## Available data
★ ★ ★ ★ ★

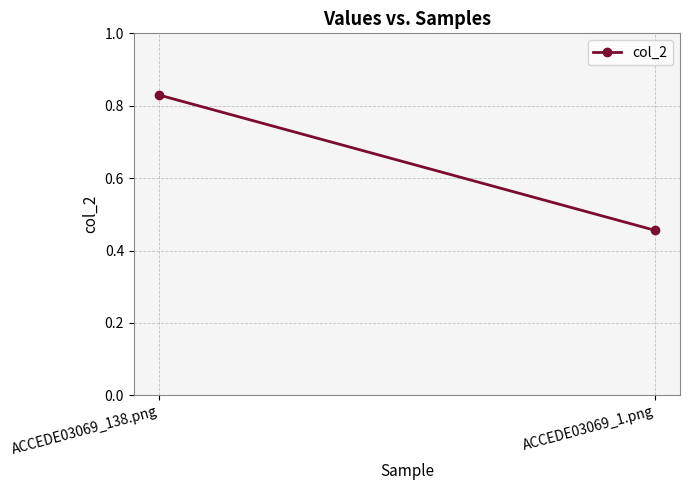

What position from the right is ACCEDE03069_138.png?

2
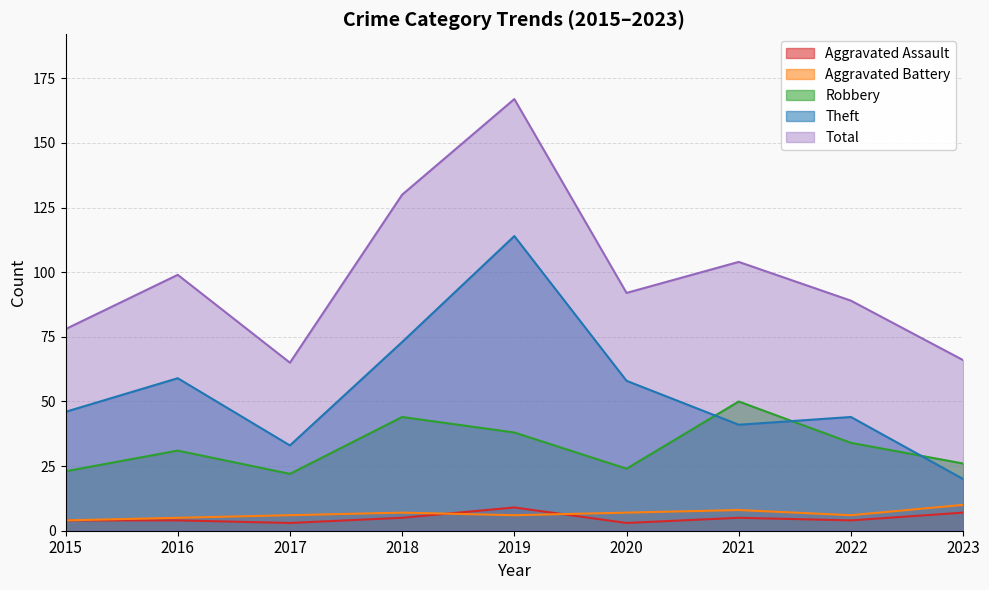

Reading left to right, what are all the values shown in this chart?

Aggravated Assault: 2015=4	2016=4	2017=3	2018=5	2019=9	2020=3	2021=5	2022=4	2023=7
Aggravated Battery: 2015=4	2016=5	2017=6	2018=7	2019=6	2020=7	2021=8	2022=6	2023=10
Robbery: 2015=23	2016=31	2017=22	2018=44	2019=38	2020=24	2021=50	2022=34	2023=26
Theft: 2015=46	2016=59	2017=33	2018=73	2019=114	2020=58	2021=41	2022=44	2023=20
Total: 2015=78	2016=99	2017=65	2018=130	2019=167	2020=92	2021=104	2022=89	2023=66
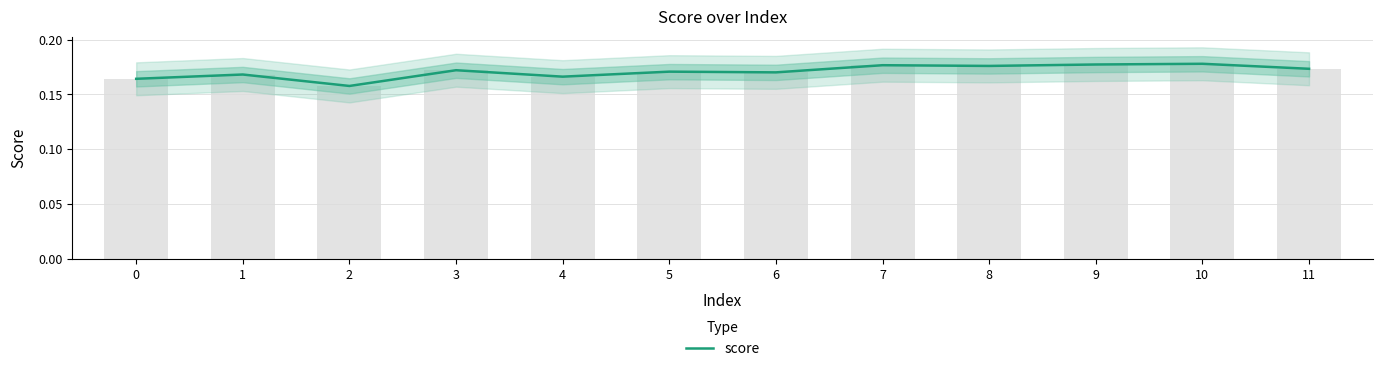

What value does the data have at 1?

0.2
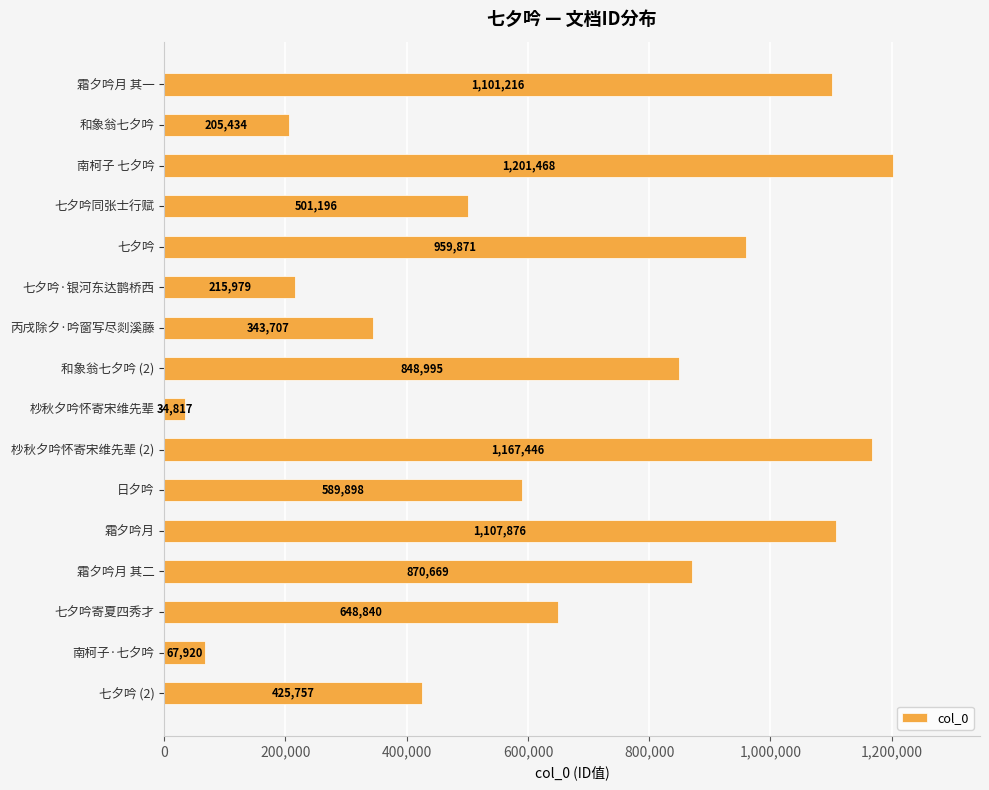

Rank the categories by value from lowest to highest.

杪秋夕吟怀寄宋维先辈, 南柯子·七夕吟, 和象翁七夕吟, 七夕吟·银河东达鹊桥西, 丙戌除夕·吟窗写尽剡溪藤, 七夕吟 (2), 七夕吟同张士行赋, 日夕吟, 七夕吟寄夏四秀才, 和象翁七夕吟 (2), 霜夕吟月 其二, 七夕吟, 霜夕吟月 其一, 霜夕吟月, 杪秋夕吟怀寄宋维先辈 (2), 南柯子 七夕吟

★ ★ ★ ★ ★

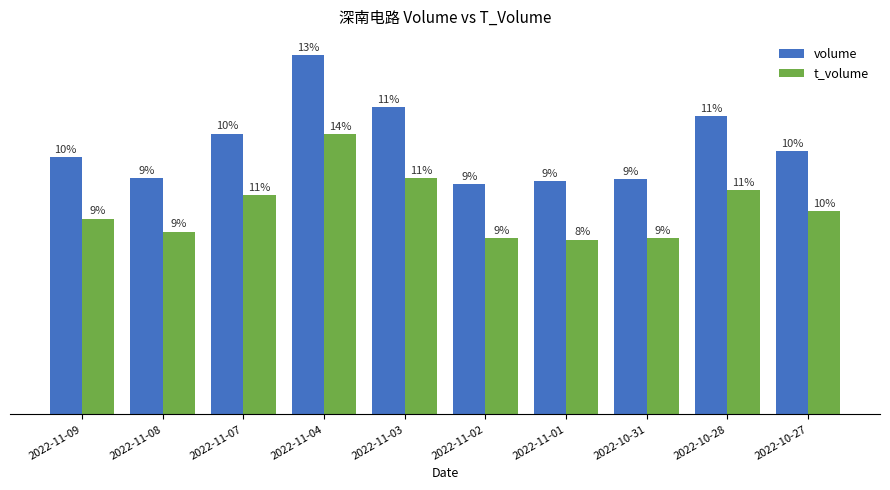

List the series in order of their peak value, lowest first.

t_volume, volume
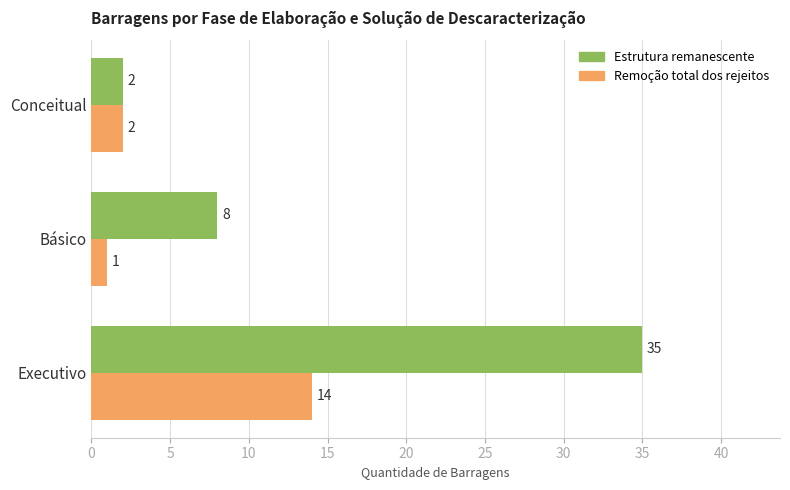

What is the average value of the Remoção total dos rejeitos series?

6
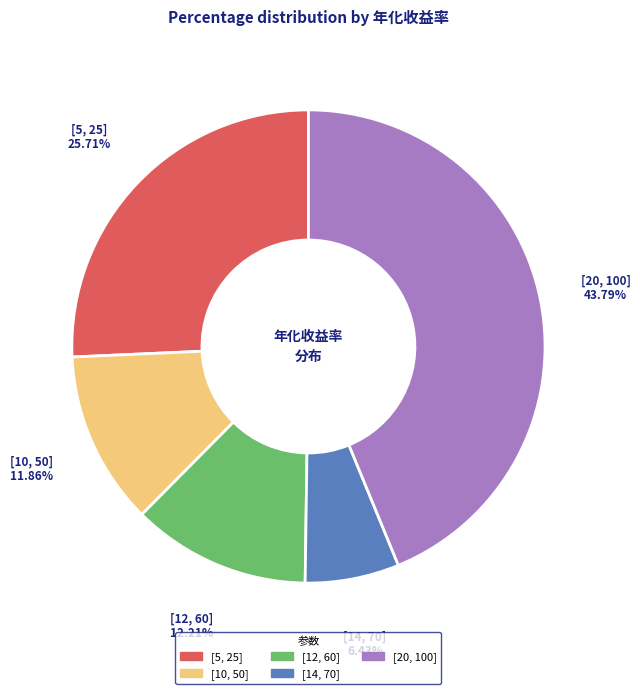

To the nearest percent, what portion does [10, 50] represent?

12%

★ ★ ★ ★ ★

## Task instructions
Retype everything in the listing from the line containing "Reading left to" down to the line containing "Rank the categories", with both of those lines included and the pictures left out.

## Task output
Reading left to right, what are all the values shown in this chart?

Aggravated Assault: 2015=4	2016=4	2017=3	2018=5	2019=9	2020=3	2021=5	2022=4	2023=7
Aggravated Battery: 2015=4	2016=5	2017=6	2018=7	2019=6	2020=7	2021=8	2022=6	2023=10
Robbery: 2015=23	2016=31	2017=22	2018=44	2019=38	2020=24	2021=50	2022=34	2023=26
Theft: 2015=46	2016=59	2017=33	2018=73	2019=114	2020=58	2021=41	2022=44	2023=20
Total: 2015=78	2016=99	2017=65	2018=130	2019=167	2020=92	2021=104	2022=89	2023=66

What value does the data have at 1?

0.2

Rank the categories by value from lowest to highest.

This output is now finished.